~Pourri
- Company type: Private
- Industry: Air freshener
- Founded: 2007
- Founder: Suzy Batiz, Founder & CEO
- Headquarters: Addison, Texas, United States
- Products: Toilet spray, personal care
- Website: www.poopourri.com

= Pourri =

American fragrance company

Pourri (also written ~Pourri) is a company that designs and sells fragrant sprays for toilets. It is the maker of Poo-Pourri, a product composed of essential oils and other natural compounds that coat the surface of the water. The manufacturer claims that these compounds can contain unpleasant odors.

The name of the company is a pun on potpourri.

== History ==
In 2007, after nine months of trying sprays, Suzy Batiz, founded the company and spent $25,000 of her own to begin making Poo-Pourri. The company was advertised by word of mouth for the first six years.

In 2013, the company's advertisement video, Girls Don't Poop, starring Bethany Woodruff, made its debut and was seen more than 31 million times. In April 2014, Poo-Pourri was available at 9,000 stores, including CVS, Bed Bath & Beyond, Ulta, ACE and True Value.

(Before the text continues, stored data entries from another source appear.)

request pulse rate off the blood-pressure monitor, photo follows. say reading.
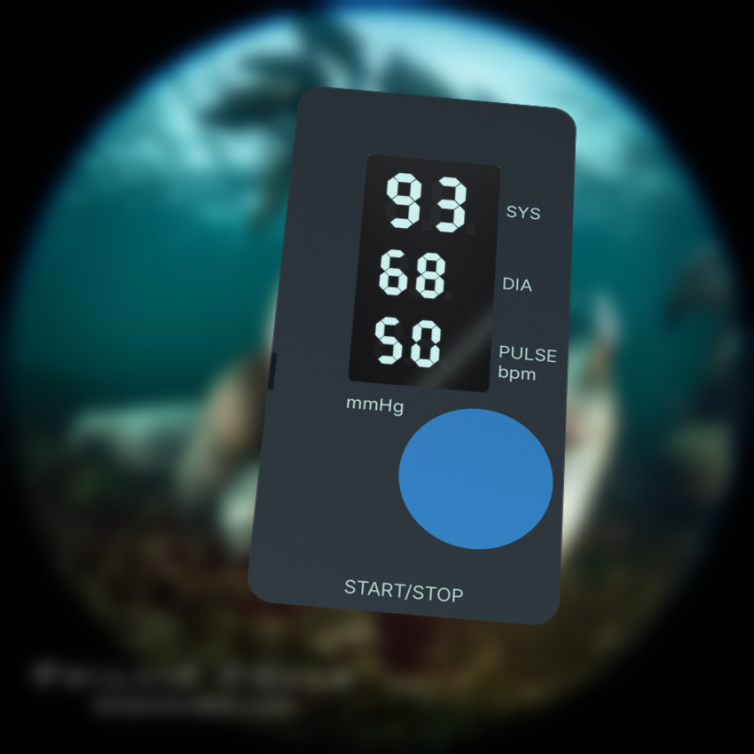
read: 50 bpm
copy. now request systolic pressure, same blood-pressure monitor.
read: 93 mmHg
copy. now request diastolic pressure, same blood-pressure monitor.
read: 68 mmHg
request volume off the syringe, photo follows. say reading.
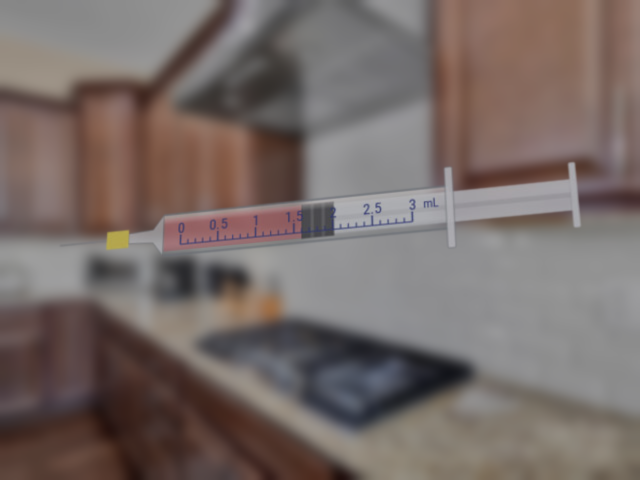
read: 1.6 mL
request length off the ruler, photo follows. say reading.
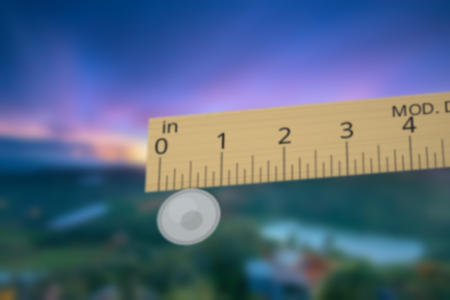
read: 1 in
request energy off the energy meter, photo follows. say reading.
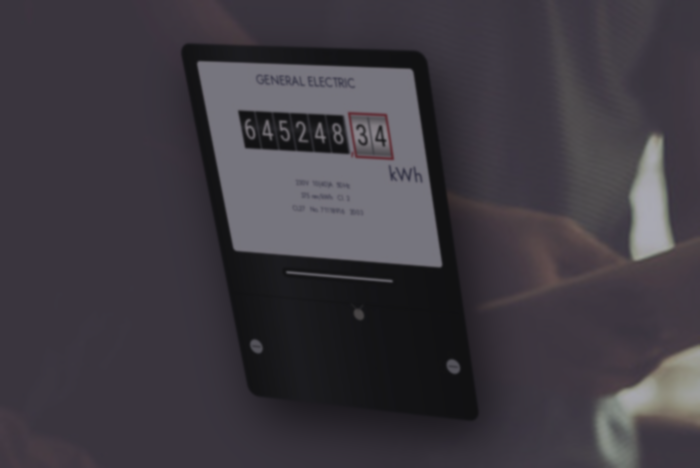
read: 645248.34 kWh
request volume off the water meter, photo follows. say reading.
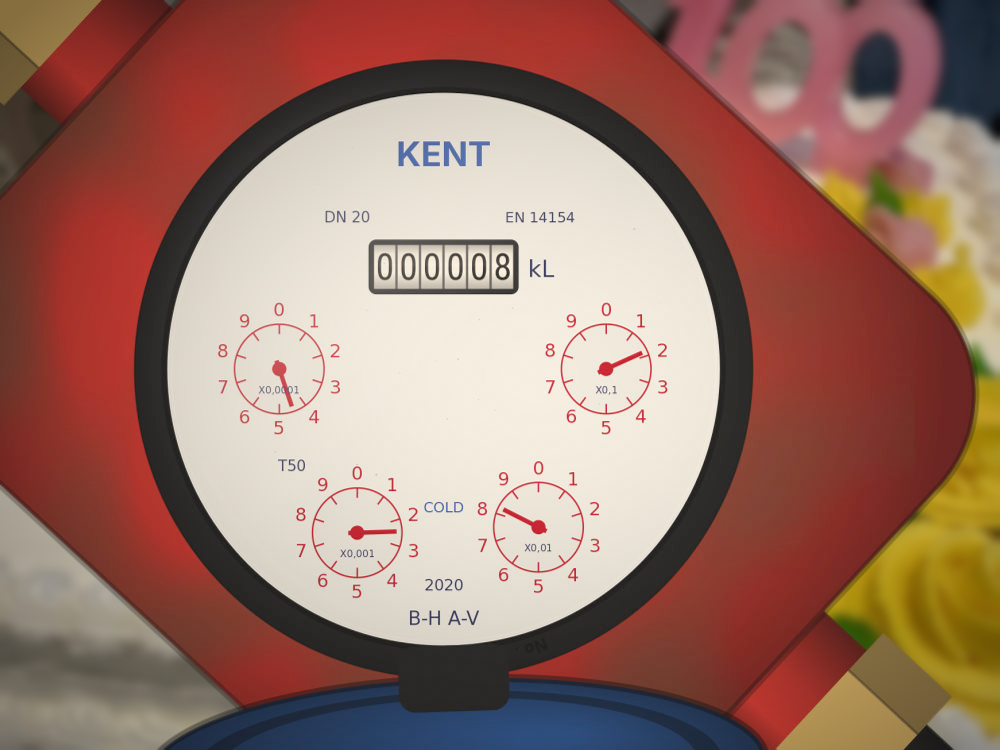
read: 8.1824 kL
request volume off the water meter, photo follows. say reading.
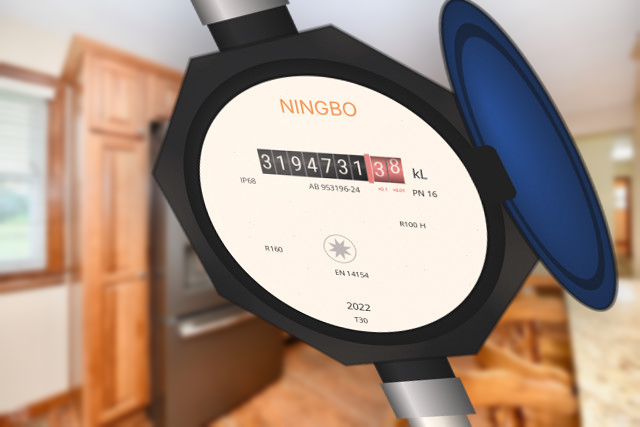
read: 3194731.38 kL
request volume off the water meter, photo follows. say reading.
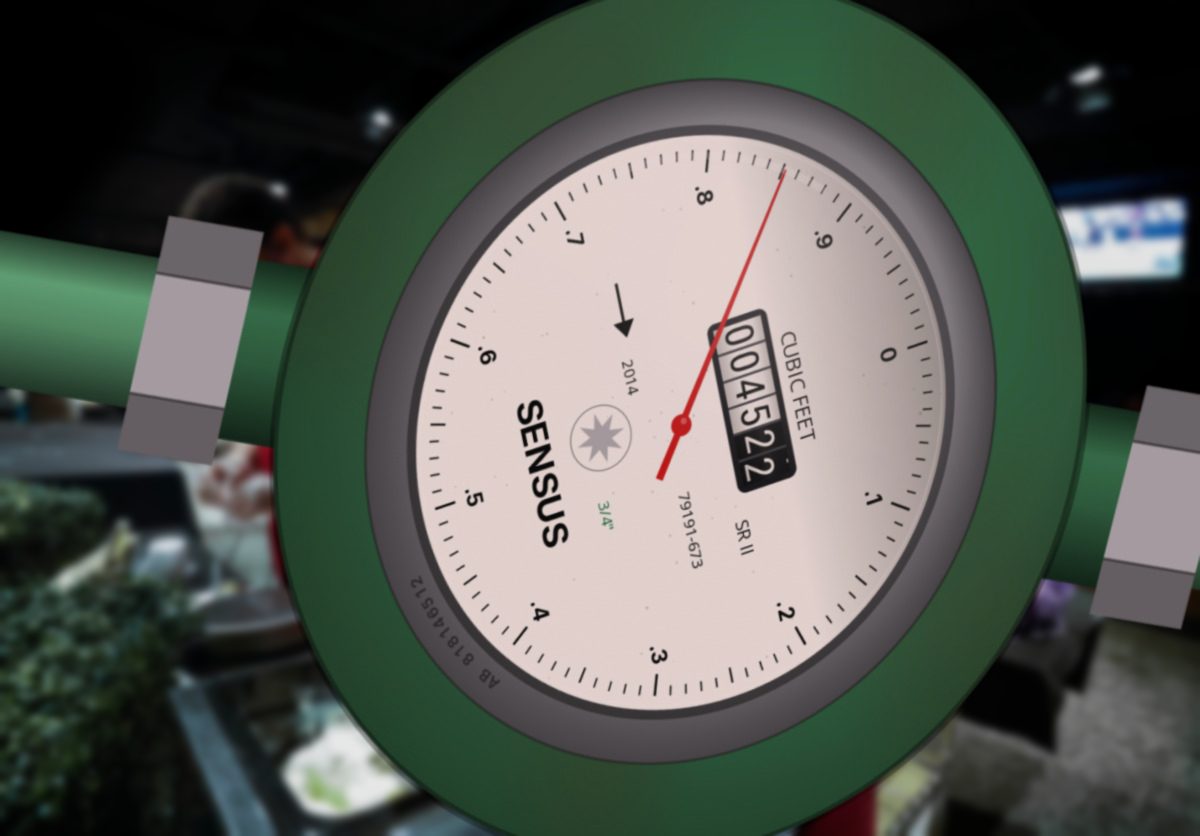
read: 4521.85 ft³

By January 2016, the company had sold over 17 million bottles of Poo-Pourri, and that October, their new online video team, 'Number 2 Productions', sent out the video, How to Poop at a Party. In 2016, Poo-Pourri was valued at $300 million.

By May 2019, the company had sold over 60 million bottles of Poo-Pourri and its videos had over 350 million combined views.

In 2022, the company rebranded from Poo~Pourri to ~Pourri and branched out into other categories of odor elimination.

== Recognition ==
USA Today called Girls Don't Poop one of 2013's worst advertisements.

In May 2014, at the 18th Annual Webby Awards ceremony, Poo-Pourri won the People's Voice Award in the Consumer Goods category and Edison Award in the Innovative Services category. That year, Giuliana Rancic picked Poo-Pourri as her 'top gift for coworkers' for E! News' Holiday Gift Guide. In 2015 and 2016, the Inc. 5,000 list included Poo-Pourri, and in 2016, the spray was one of the magazine's 27 Coolest Products. In November 2016, Kathy Lee Gifford listed Poo-Pourri as one of her 'favorite things' on the Today Show. In 2019, Batiz was recognized on Forbes Richest Self-Made Women list.